Limo driver turned rocket builder “Mad” Mike Hughes, who believes the Earth is more of a flat frisbee than a round planet, had a mechanical issue shortly after launching from his latest rocket yesterday. After rising roughly 5,000 feet into the air, parachutes failed on the rocket as it arched back towards Earth, crashing into the California desert at full speed, killing Hughes in the process. The Science Channel, which was there with cameras rolling for their “Homemade Astronaut” series, released a statement that said, “Michael ‘Mad Mike’ Hughes tragically passed away today during an attempt to launch his homemade rocket. Our thoughts & prayers go out to his family & friends during this difficult time. It was always his dream to do this launch & Science Channel was there to chronicle his journey.”

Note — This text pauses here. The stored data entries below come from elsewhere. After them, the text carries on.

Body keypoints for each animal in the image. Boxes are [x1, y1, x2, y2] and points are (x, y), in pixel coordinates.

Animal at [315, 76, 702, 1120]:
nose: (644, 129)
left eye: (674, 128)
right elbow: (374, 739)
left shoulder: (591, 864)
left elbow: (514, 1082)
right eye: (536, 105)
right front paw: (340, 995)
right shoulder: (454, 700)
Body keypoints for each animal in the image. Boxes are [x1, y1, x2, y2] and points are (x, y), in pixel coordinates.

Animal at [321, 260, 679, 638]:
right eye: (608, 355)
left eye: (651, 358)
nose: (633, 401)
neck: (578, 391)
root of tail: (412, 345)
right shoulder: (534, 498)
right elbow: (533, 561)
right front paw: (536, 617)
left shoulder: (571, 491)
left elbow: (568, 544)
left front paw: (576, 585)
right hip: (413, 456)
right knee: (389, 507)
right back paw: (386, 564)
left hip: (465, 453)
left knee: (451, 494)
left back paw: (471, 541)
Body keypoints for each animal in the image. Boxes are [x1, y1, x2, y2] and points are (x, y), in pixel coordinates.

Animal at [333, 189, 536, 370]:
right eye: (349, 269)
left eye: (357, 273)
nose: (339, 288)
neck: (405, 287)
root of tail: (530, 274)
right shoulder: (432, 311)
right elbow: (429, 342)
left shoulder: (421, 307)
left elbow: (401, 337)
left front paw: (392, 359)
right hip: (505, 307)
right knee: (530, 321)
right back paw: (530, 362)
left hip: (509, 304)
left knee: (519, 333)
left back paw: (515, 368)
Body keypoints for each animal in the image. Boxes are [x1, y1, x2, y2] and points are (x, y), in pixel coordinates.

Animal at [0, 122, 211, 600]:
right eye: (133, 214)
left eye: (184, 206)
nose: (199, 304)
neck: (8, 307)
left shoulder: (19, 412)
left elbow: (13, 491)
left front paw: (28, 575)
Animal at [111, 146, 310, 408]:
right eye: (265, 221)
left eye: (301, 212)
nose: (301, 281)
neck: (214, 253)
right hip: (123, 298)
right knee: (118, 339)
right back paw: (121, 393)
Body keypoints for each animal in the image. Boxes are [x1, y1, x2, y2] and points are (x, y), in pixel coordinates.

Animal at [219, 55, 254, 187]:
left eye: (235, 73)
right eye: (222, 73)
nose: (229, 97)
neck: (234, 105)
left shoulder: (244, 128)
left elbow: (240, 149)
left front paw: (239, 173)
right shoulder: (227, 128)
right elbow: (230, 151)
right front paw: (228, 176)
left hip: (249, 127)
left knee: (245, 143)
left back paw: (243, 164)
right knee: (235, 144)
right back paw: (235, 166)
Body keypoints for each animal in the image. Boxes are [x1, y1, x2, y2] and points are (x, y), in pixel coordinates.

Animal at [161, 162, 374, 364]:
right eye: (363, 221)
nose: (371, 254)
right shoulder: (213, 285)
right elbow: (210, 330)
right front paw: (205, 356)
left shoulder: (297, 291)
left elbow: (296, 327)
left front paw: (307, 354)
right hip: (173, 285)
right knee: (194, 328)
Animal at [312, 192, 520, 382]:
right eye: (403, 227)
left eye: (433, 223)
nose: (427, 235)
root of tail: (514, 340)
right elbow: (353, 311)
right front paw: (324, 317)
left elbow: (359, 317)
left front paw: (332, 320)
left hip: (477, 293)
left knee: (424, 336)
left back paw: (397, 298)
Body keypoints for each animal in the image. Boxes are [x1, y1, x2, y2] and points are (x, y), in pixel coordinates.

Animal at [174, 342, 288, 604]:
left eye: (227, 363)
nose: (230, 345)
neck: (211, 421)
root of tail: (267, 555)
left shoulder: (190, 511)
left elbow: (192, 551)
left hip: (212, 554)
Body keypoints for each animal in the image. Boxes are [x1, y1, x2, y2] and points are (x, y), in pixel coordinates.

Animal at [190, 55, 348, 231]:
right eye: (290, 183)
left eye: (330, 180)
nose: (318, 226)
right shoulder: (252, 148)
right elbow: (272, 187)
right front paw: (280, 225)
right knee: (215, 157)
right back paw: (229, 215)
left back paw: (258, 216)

Hughes made up one of three teams that were working to get as close to space as possible. The Karman Line is an invisible line 62 miles above the Earth’s surface where scientists consider the end of the Earth’s atmosphere and the beginning of space. During previous rocket launch attempts, Hughes tried to inch his way closer to the Karman Line, but never got close. His 5,000 foot failed launch yesterday is far lower than commercial aircraft which typically flies at around 37,000 feet. Hughes had hoped if he flew high enough, he’d be able to prove the Earth was flat.
Mad Mike Hughes just launched himself in a self-made steam-powered rocket and crash landed. Very likely did not survive. #MadMike #MadMikeHughes pic.twitter.com/svtviTEi8f
— Justin Chapman (@justindchapman) February 22, 2020
In 2018, Hughes celebrated after a successful launch in the Californian desert. After countless delays for a variety of reasons, the “flat-earther” launched himself into the sky atop a steam-powered rocket he built. The then-61 year old soared 1,875 feet into the sky before returning in a hard landing some 1,500 feet away. Hughes told an AP reporter at the launch site that “aside from a sore back”, he was doing fine after the launch.
“I’m tired of people saying I chickened out and didn’t build a rocket,” he told AP. “I’m tired of that stuff. I manned up and did it.”
After that launch, Hughes was looking forward to eating his dinner and seeing his cats. “I’ll feel it in the morning,” he said. “I won’t be able to get out of bed.”
Beyond this weekend’s fatal launch attempt, the rocket builder had a more ambitious project in mind to prove the Earth is flat. Hughes says he wants to build a “rockoon,” a rocket that is carried into the atmosphere by a gas-filled balloon, then separated from the balloon and lit. This rocket would take Hughes about 68 miles up, high enough he says to see with his own eyes whether the Earth is flat or round.
Hughes built his last rocket for $20,000, using scrap metal and a motor home he purchased on Craigslist to serve as a launch pad. Hughes’ previous steam powered launch vehicle involved heating roughly 70 gallons of water in a stainless steel tank. The steam powered device is a thermal rocket that uses water held in a pressure vessel at a high temperature, such that its saturated vapor pressure is significantly greater than ambient pressure. The water is allowed to escape as steam through a rocket nozzle to produce thrust. When the rocket reached an altitude of about 1,800 feet, Hughes deployed two large parachutes that brought him safely back to Earth.
Hughes is part of a movement of people that believe the Earth is flat and that science and data that says otherwise is part of a vast conspiracy. Flat Earthers believe the earth is a flat disk, with Antarctica acting an an ice wall on its edges. Many belong to the Flat Earth Society, which houses a Wiki of basic beliefs of members on its website. However, they write, “because there are different schools of Flat Earth thought, the Wiki should not necessarily be taken as the “official” view of the Society. The specific beliefs of our members are widely varied, as should be expected from such a group of free-thinkers!”
“I don’t believe in science,” said Hughes, whose main sponsor for the rocket is Research Flat Earth. “I know about aerodynamics and fluid dynamics and how things move through the air, about the certain size of rocket nozzles, and thrust. But that’s not science, that’s just a formula. There’s no difference between science and science fiction.”